Impossible Foods has raised $275 million in financing, pulling in money from an investment group that includes Temasek, Cascade Investment and UBS. The company has designed a meatless hamburger through genetically engineered yeast, capturing headlines across the mainstream media, with the Washington Post asking: Is this the beginning of the end of meat?
According to the company’s website, it produces a burger using 95 percent less land, 74 percent less water and 87 percent less greenhouse gas emissions than using a cow. The company is selling its burgers at hundreds of US restaurants and has announced plans to enter the Asian market this year.

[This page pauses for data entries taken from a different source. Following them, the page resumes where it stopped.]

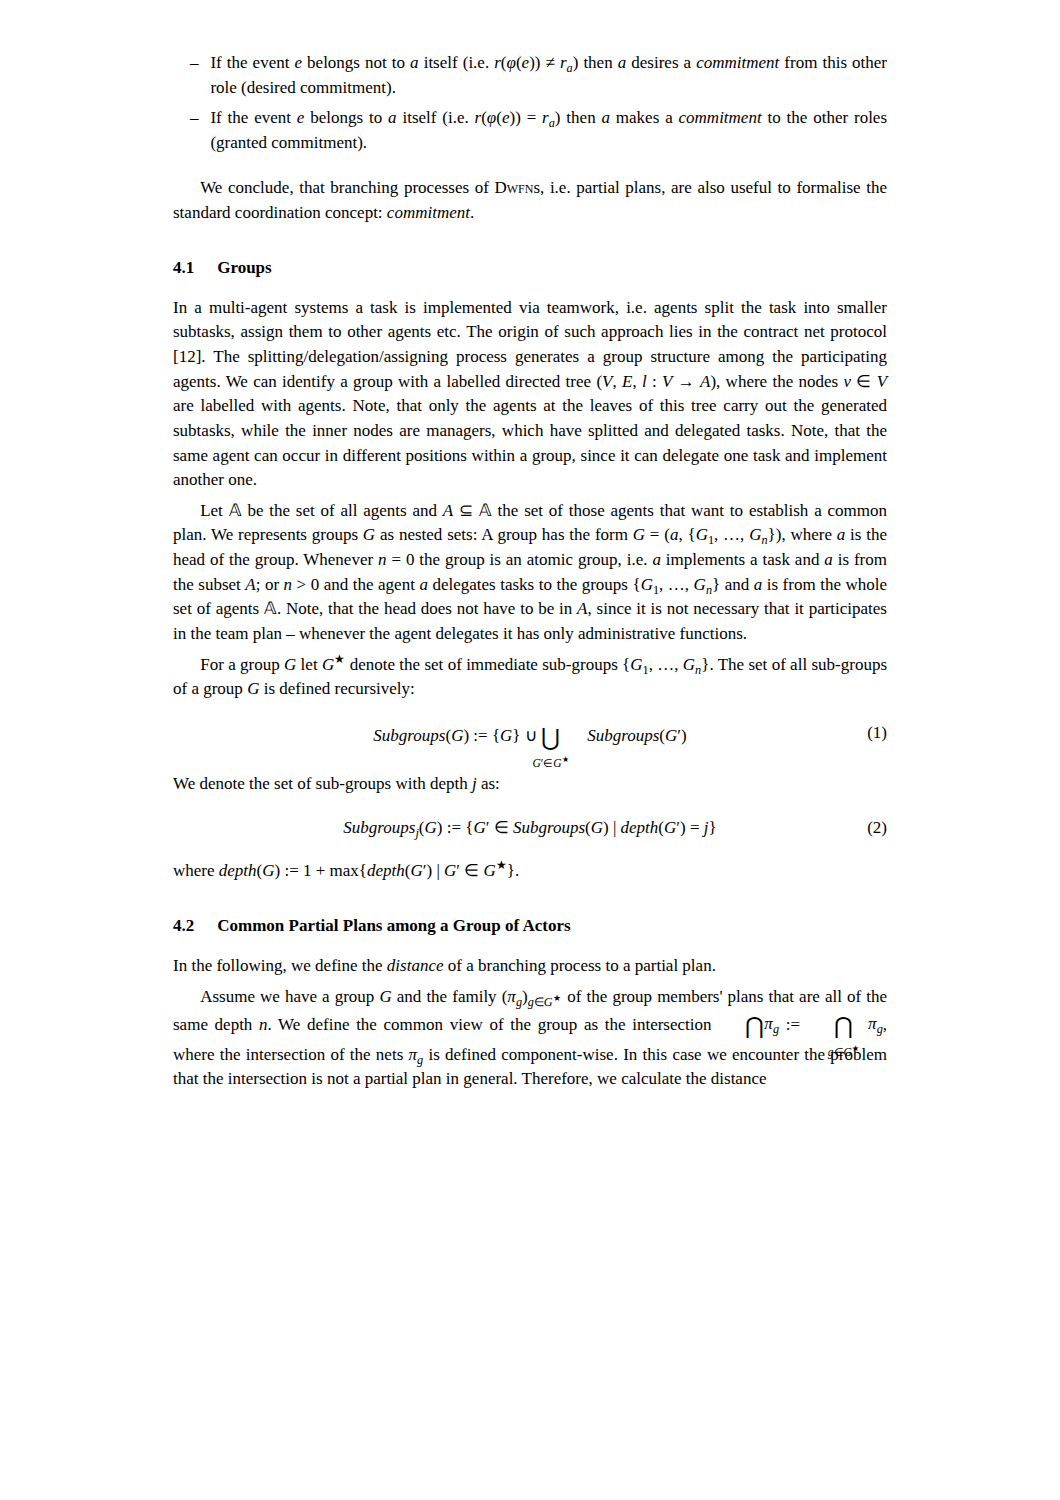If the event e belongs not to a itself (i.e. r(φ(e)) ≠ ra) then a desires a commitment from this other role (desired commitment).
If the event e belongs to a itself (i.e. r(φ(e)) = ra) then a makes a commitment to the other roles (granted commitment).
We conclude, that branching processes of Dwfns, i.e. partial plans, are also useful to formalise the standard coordination concept: commitment.
4.1 Groups
In a multi-agent systems a task is implemented via teamwork, i.e. agents split the task into smaller subtasks, assign them to other agents etc. The origin of such approach lies in the contract net protocol [12]. The splitting/delegation/assigning process generates a group structure among the participating agents. We can identify a group with a labelled directed tree (V, E, l : V → A), where the nodes v ∈ V are labelled with agents. Note, that only the agents at the leaves of this tree carry out the generated subtasks, while the inner nodes are managers, which have splitted and delegated tasks. Note, that the same agent can occur in different positions within a group, since it can delegate one task and implement another one.
Let 𝔸 be the set of all agents and A ⊆ 𝔸 the set of those agents that want to establish a common plan. We represents groups G as nested sets: A group has the form G = (a, {G1, …, Gn}), where a is the head of the group. Whenever n = 0 the group is an atomic group, i.e. a implements a task and a is from the subset A; or n > 0 and the agent a delegates tasks to the groups {G1, …, Gn} and a is from the whole set of agents 𝔸. Note, that the head does not have to be in A, since it is not necessary that it participates in the team plan – whenever the agent delegates it has only administrative functions.
For a group G let G★ denote the set of immediate sub-groups {G1, …, Gn}. The set of all sub-groups of a group G is defined recursively:
Subgroups(G) := {G} ∪ ⋃G′∈G★ Subgroups(G′)
(1)
We denote the set of sub-groups with depth j as:
Subgroupsj(G) := {G′ ∈ Subgroups(G) | depth(G′) = j}
(2)
where depth(G) := 1 + max{depth(G′) | G′ ∈ G★}.
4.2 Common Partial Plans among a Group of Actors
In the following, we define the distance of a branching process to a partial plan.
Assume we have a group G and the family (πg)g∈G★ of the group members' plans that are all of the same depth n. We define the common view of the group as the intersection ⋂πg := ⋂g∈G★ πg, where the intersection of the nets πg is defined component-wise. In this case we encounter the problem that the intersection is not a partial plan in general. Therefore, we calculate the distance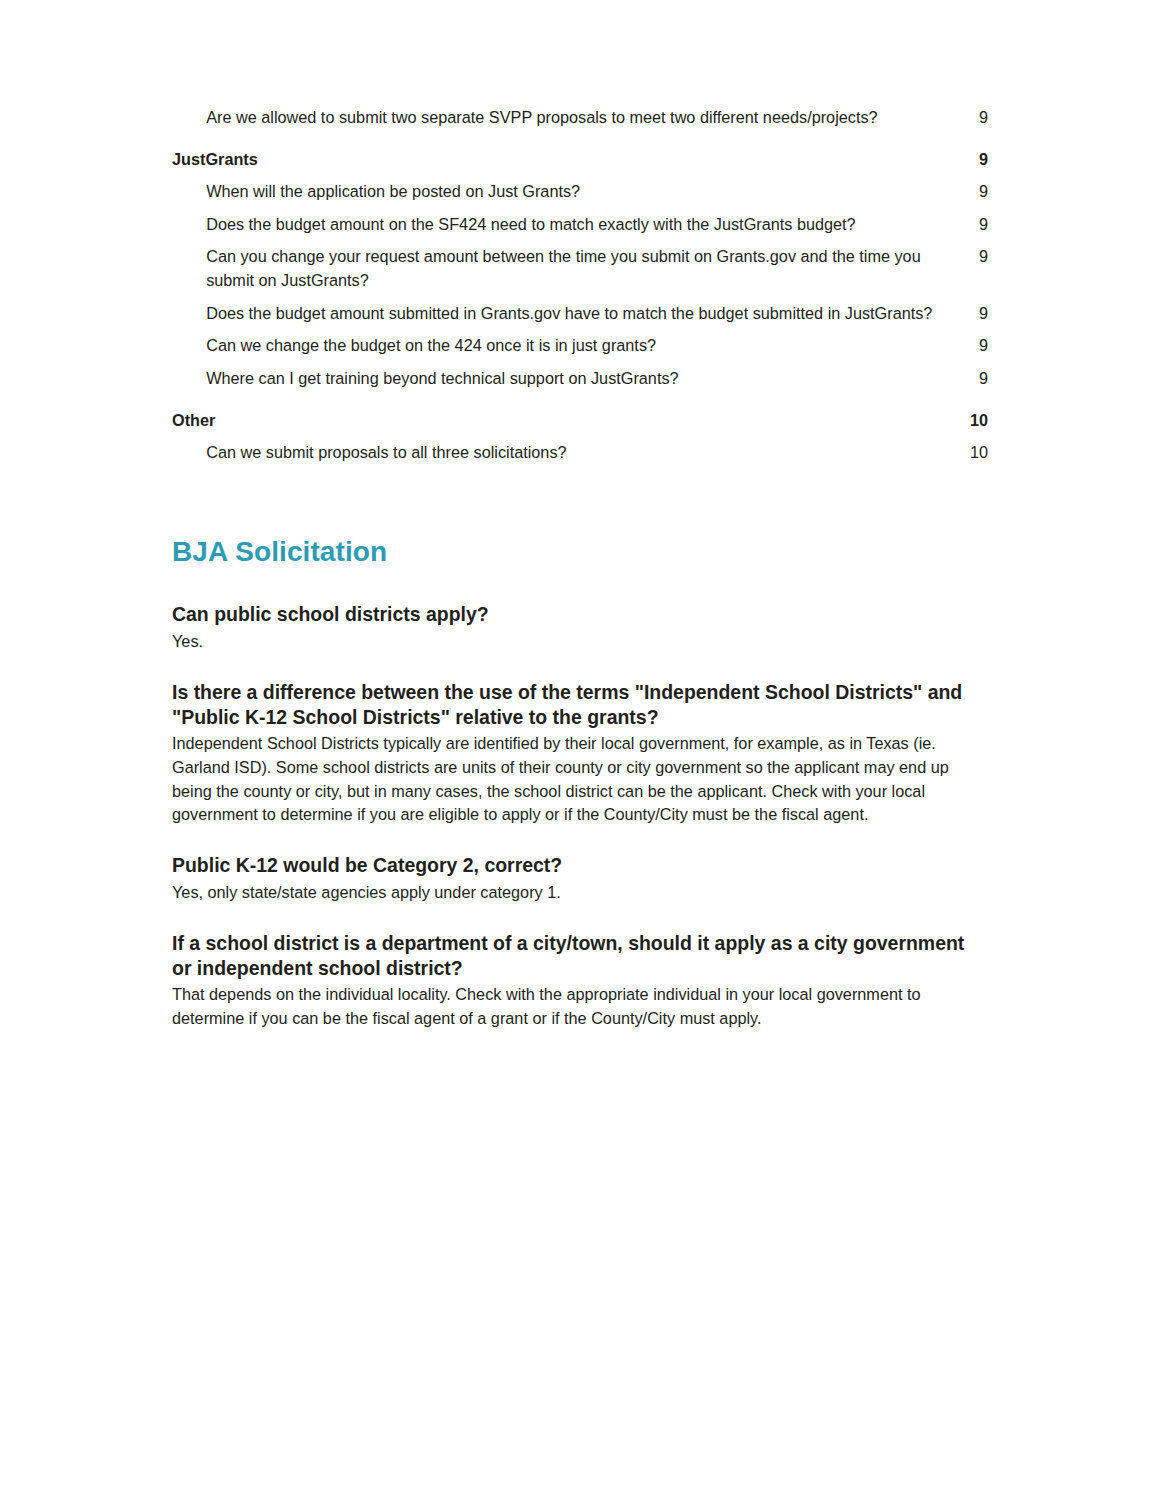Are we allowed to submit two separate SVPP proposals to meet two different needs/projects? 9
JustGrants 9
When will the application be posted on Just Grants? 9
Does the budget amount on the SF424 need to match exactly with the JustGrants budget? 9
Can you change your request amount between the time you submit on Grants.gov and the time you submit on JustGrants? 9
Does the budget amount submitted in Grants.gov have to match the budget submitted in JustGrants? 9
Can we change the budget on the 424 once it is in just grants? 9
Where can I get training beyond technical support on JustGrants? 9
Other 10
Can we submit proposals to all three solicitations? 10
BJA Solicitation
Can public school districts apply?
Yes.
Is there a difference between the use of the terms "Independent School Districts" and "Public K-12 School Districts" relative to the grants?
Independent School Districts typically are identified by their local government, for example, as in Texas (ie. Garland ISD). Some school districts are units of their county or city government so the applicant may end up being the county or city, but in many cases, the school district can be the applicant. Check with your local government to determine if you are eligible to apply or if the County/City must be the fiscal agent.
Public K-12 would be Category 2, correct?
Yes, only state/state agencies apply under category 1.
If a school district is a department of a city/town, should it apply as a city government or independent school district?
That depends on the individual locality. Check with the appropriate individual in your local government to determine if you can be the fiscal agent of a grant or if the County/City must apply.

Here’s a brief rundown of other firms that are active in this space:
- Genomatica is a bioengineering firm that develops and licenses bio-based manufacturing processes, including engineered bacteria that helps convert garbage into plastics. In November 2017, the firm announced the creation of bio-based technology to make a naturally sourced 1,3-butylene glycol, used in cosmetics. Butylene glycol is made with fossil fuel-derived acetaldehyde – a toxin and a carcinogen. Genomatica’s bio-based butylene glycol is made via fermentation, using natural plant-based ingredients.
- Modern Meadow is working on a non-animal based leather, produced via a process that involves engineering yeast to make a protein identical to bovine collagen, which is the main protein in cattle.
- Synthetic Genomics is working on biological systems to address sustainability problems. One of the founders of the company is John Craig Venterwho was involved in mapping the human genome. The company has entered into a number of partnerships. With ExxonMobil it is involved to develop algae that can produce sustainable biofuels and it has an agreement with Novartis to “accelerate the production of the influenza seed strains required for vaccine manufacturing.”
- BioAmber is a sustainable chemicals company combining industrial biotechnology and chemical catalysts to convert renewable feedstock into chemicals for use in a variety of products such as plastics, resins, food additives and personal care products.
Among the pioneers of the field is Dr. Richard Kitney of the Imperial College of London. He sees a sort of unlimited potential, when consider the possibility of using living things to make other things – some of which, don’t even exist at present.
“Synthetic biology has all the potential to produce a new major industrial revolution,” Kitney said.
Steven E. Cerier is a freelance international economist and a frequent contributor to the Genetic Literacy Project.